- [Task to carry out]:
Please find the lines in the entries below that contain the word "wrist", and copy each one.

- [Provided data]:
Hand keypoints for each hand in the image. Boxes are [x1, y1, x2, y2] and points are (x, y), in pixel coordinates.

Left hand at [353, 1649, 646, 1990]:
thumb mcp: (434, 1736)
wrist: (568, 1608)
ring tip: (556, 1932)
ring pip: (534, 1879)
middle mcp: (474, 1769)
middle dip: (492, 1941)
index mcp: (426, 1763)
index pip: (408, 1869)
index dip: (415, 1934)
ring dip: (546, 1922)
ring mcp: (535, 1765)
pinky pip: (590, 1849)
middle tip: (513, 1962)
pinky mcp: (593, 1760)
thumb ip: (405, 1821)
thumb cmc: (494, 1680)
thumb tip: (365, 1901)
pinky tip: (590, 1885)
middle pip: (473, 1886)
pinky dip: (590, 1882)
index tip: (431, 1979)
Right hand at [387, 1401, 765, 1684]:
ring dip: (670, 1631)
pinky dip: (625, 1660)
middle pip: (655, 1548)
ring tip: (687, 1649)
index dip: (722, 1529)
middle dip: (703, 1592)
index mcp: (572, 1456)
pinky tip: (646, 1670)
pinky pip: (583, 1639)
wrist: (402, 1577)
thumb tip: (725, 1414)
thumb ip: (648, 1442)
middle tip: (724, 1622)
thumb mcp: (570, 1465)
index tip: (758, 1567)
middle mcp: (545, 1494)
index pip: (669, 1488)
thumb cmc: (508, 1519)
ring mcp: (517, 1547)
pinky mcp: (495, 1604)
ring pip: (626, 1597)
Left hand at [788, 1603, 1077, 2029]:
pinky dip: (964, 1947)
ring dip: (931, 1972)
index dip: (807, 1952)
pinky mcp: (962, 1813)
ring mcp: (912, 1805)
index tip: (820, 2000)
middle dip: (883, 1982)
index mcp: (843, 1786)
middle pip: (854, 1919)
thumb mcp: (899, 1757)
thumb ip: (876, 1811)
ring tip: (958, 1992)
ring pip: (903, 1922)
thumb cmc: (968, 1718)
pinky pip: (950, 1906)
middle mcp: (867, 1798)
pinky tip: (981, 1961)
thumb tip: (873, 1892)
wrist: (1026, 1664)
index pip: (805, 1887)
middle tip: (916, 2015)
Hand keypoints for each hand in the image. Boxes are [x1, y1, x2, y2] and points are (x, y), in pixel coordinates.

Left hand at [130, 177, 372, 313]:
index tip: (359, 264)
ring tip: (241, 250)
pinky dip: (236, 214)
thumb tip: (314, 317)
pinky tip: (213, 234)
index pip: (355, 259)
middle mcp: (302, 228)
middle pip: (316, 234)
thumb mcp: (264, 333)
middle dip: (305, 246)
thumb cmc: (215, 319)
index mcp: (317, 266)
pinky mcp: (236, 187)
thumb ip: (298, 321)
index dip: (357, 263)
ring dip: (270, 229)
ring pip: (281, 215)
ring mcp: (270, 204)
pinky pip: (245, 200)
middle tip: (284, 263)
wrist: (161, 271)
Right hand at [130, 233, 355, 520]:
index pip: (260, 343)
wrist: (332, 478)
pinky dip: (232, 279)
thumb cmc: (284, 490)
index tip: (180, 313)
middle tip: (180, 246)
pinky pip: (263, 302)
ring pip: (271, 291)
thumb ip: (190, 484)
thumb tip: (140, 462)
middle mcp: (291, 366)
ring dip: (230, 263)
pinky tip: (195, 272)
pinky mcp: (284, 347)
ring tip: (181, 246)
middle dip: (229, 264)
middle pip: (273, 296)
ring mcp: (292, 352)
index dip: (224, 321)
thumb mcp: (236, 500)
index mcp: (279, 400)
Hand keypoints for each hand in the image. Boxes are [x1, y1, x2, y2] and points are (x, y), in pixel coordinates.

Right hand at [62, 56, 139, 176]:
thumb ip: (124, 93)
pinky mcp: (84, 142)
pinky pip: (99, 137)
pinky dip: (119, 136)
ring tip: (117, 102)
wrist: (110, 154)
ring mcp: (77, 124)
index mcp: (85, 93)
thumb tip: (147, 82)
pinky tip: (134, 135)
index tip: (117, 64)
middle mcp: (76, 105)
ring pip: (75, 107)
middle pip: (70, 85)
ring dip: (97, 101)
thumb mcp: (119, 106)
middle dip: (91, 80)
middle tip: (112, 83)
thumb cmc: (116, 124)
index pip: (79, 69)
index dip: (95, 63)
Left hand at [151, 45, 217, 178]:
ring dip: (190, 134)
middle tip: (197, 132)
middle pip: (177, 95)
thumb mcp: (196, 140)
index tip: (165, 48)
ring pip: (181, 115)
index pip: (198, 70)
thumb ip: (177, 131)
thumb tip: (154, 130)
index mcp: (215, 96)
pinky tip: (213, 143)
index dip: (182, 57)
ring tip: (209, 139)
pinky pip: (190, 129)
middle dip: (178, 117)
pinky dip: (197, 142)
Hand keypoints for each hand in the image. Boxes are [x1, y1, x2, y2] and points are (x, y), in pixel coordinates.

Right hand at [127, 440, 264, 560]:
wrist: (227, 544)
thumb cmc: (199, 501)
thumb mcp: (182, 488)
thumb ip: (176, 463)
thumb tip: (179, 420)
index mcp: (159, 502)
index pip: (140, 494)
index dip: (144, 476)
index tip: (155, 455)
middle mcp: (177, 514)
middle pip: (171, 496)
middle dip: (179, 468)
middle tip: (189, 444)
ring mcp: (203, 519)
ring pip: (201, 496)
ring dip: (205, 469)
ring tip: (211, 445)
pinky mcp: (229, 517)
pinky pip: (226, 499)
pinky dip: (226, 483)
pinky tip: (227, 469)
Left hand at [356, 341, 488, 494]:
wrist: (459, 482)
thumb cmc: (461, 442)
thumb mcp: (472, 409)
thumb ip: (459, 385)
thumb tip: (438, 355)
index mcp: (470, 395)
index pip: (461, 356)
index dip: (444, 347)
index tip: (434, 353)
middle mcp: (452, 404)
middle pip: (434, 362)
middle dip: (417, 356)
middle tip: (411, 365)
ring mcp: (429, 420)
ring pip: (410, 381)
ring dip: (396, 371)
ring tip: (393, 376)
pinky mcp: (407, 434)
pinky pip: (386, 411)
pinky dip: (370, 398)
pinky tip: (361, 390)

- [Solved exercise]:
wrist: (568, 1608)
wrist: (402, 1577)
wrist: (1026, 1664)
wrist: (161, 271)
wrist: (332, 478)
wrist: (110, 154)
wrist: (227, 544)
wrist: (459, 482)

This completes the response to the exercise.